What you have to do »
Find each line below that includes "Veja", then copy it.

Collected data:
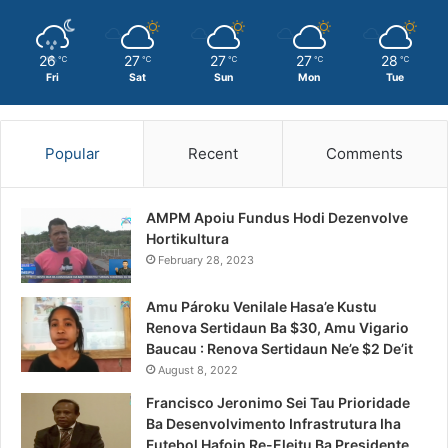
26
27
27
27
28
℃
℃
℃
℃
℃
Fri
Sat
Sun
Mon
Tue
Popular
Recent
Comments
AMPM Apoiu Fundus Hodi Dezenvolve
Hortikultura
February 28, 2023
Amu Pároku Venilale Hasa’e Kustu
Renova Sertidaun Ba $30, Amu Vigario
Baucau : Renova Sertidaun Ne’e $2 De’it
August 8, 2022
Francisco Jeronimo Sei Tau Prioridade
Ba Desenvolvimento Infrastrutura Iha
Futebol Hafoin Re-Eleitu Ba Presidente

==

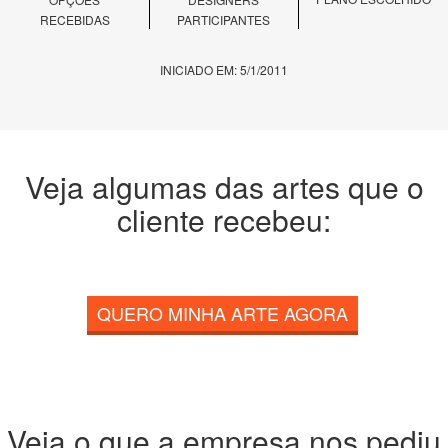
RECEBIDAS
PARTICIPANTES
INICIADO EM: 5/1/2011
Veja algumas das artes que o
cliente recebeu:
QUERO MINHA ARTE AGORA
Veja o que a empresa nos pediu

Expected answer »
Veja algumas das artes que o
Veja o que a empresa nos pediu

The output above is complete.